There is no more important task for the mind than the clarifying of the meaning of that key word and this task comes as a challenge to the university in a fashion whose demand cannot be escaped. The word itself must be rescued from ill-treatment if not mutilation.
The content of the idea of democracy consists of a sense of the individual and a sense of the common good and the theory of democracy may be approached through either or both. When approached through the sense of the individual, democracy is giving to every individual man the rights and opportunities which make for the largest life. When approached through the sense of the common good, democracy is organization of life for the purpose of the common good.
Each of these conceptions alone is incomplete and even dangerous—amply illustrated in the social experiments of men and nations, which have been and still are the fashion of our generation.
Democracy regarded as a theory and practice related to the individual alone tends to philosophical anarchy: that man ought to be allowed to do anything in any way at any time. Life would soon become a nightmare of clashing individualities.
On the other hand, when we think of democracy as a theory and practice related only to society, difficulties again soon emerge. The world becomes a vast machine in which the individual has no real or valid place. The individual is submerged in the group. The common good becomes uncommonly bad when it crushes the individual life. Instead of being a person who uses a machine, man becomes a machine who has
lost his personality.
Life becomes, as Dr. Lynn Hough once said "a vast orphan asylum in which all the orphans wear the same kind of uniform". asylum in which all the orphans wear the same kind of
Such an analysis of the tendencies implicit in contemporary interpretations of democracy surely makes evident the necessity for close and clear thinking.
What ideal then of democracy, may I ask, will the university of large and adequate leadership offer to men and women of today and tomorrow?
Democracy is found in that articulation of life where the individual receives all that can be given to him without interfering with the common good—and society receives all that can be given to it without crushing the individual.
Both conceptions must be kept in constant and equal perspective.
When it comes to details such close and delicate work will require the utmost skill of the most highly trained minds, and
there the university can and will do work of the utmost value.

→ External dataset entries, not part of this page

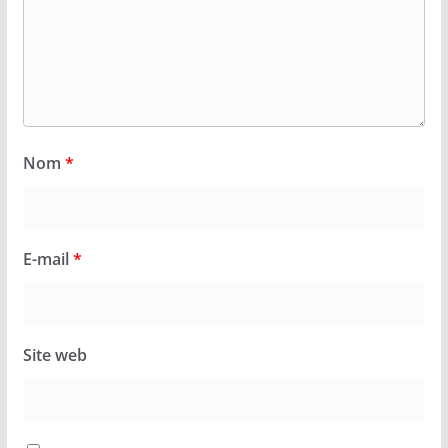
Nom
*
E-mail
*
Site web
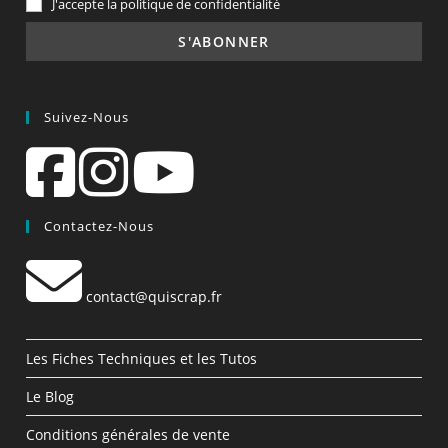
J'accepte la politique de confidentialité
Suivez-Nous
Contactez-Nous
contact@quiscrap.fr
Les Fiches Techniques et les Tutos
Le Blog
Conditions générales de vente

The need for a clear and satisfying word from the university about religion and its place in human life is obvious to all. What are the demands which are to be made upon the university on this subject?
As a layman I hesitate to enter into a discussion of this subject, but such is the importance of religion in the life of man that it cannot be lightly sidestepped by an indifferent attitude on the part of university authorities.
It is inevitable that a series of questions be asked which penetrate to the very heart of life's most fundamental problem.
We turn not only to our official religious leaders, but also to the university for the strength of enlightenment and guidance there.
I feel that a further word is required from the university to correct the insidious suggestion "that God becomes progressively less essential to the running of the universe".
Never in man's history has faith in God been more necessary to sane, wholesome, vigorous and hopeful living than today.
I am bold enough to believe that the founders of this University of New Brunswick, whose memory you honour today, were inspired in their efforts by their strong and unwavering faith in the guidance of God, and that it was their hope that this university would become in a noble sense a spiritual leader on the new day.
The challenge of our day is hard upon us.
The testing far-reaching question has to do with our capacity to rise to the opportunity the times present.
We look with confident expectancy to the centres of learning such as this university, for voices which shall unite the richness of the past with the potentials of the present and thus become leaders in the remaking of the world.